Watson Pharmaceuticals announced last month it will spend €4.25 billion (roughly $5.6 billion) plus another €250 million (about $320.3 million) in milestone payments for privately held Actavis. It expects the merger to create the world’s third-largest generic drug company with annual anticipated revenue of $8 billion this year.
The milestone payment would be carried out in contingent value rights of up to 5.5 million shares of Watson common stock next year, at $60 per share. That sounds good, except that Watson shares closed at $69.69 the day the Actavis deal was announced and reached as high as $77.73.
However, two of the most talked about unsuccessful deals this year reflect what happens when pharma giants skimp on their offers. Last month, Human Genome Sciences rejected GlaxoSmithKline’s $2.6 billion offer. Investors felt snubbed despite GSK’s 81% premium on HGS’ share price, at $13 per share, because it was less than half the 52-week high of $29.60 reached on April 27, 2011. HGS appears to have acted wisely since its share price on May 21 closed at $13.99.
Also offering less than what investors wanted was Roche, which made hostile takeover offers of $5.7 billion, or $44.50 per share, for Illumina on January 27, then a sweeter $6.7 billion bid at $51 per share on March 29. While Roche trumpeted its 64% then 88% premium over Illumina’s closing price of $27.17 before the rumor mill started churning about the deal, the offer for Illumina was well below its 52-week high of $77.88 reached on July 6, 2011. As of May 21, Illumina was trading at $43.85.
Impact of IPO Health
Payments tied to milestones are increasingly the norm in M&A deals, especially those not involving a highly competitive biopharma category. “Buyers want sellers to share some of the risk of uncertain events,” Jonathan Leff, a partner and managing director with Warburg Pincus, told GEN. “Especially when the IPO markets/financing markets are uncertain, the sellers are willing to take contingent value as part of the sales transaction.
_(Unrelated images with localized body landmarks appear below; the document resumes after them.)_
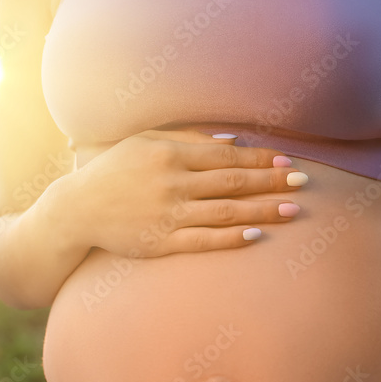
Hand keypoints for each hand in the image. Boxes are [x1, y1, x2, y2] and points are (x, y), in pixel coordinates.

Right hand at [58, 128, 306, 257]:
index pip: (226, 156)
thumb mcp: (145, 142)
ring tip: (292, 211)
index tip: (286, 161)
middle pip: (232, 182)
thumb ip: (188, 139)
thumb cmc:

“And I expect that to be the reality for the foreseeable future, probably for as long as any of us are going to be in this business,” Leff added. “It’s the reality and it’s the right way to do these transactions in principle.”
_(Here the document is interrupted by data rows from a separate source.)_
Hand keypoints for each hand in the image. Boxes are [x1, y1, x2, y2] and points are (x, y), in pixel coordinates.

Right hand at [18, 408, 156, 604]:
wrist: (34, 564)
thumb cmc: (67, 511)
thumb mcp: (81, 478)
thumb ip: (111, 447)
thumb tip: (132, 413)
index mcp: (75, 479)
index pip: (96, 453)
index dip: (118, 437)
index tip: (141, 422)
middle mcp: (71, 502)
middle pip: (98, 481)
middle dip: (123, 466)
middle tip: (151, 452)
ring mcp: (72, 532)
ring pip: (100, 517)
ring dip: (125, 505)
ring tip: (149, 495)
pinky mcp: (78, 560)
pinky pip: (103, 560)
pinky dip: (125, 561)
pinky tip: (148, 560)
It’s fine and dandy for buyers, who can cut their up-front price the more uncertainty they see in a deal. And target companies have few other viable options; they cannot easily raise traditional venture capital, and the IPO market has yet to fully recover.
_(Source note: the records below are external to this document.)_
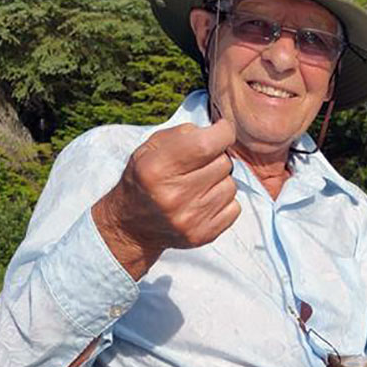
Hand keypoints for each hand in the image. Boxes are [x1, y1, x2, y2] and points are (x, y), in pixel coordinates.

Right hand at [92, 118, 239, 277]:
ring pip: (231, 186)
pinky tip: (206, 201)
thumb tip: (220, 130)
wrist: (132, 225)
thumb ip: (184, 134)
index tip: (222, 131)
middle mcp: (173, 196)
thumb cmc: (146, 178)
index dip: (223, 133)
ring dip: (221, 181)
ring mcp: (189, 219)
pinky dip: (224, 202)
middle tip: (202, 164)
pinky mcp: (202, 236)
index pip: (206, 144)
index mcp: (157, 168)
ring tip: (201, 184)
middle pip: (223, 164)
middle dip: (218, 158)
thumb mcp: (152, 147)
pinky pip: (234, 208)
Those options aren’t likely to return any time soon. The chilly biopharma investment market will take years to thaw even if Congress expands the types of medicines eligible for faster reviews and approvals. This month Standard & Poor did, however, cite the prospect of faster FDA decisions as a factor in its optimism about exchange-traded funds that include biotech stocks. A more likely factor is the other one cited by S&P, namely the prospect of continued near-term M&A activity as other means to an exit for investors continue to lag.
As Roche-Illumina and GSK-HSG show, however, not all deals go through. The deals that succeed are those that fulfill the cliché of “win-win,” with a twist: Buyers fill a need and are willing to pay a premium that—at least for this year—can be expected to keep growing, while investors of target companies accept the premium if for no other reason than because all the other options look worse.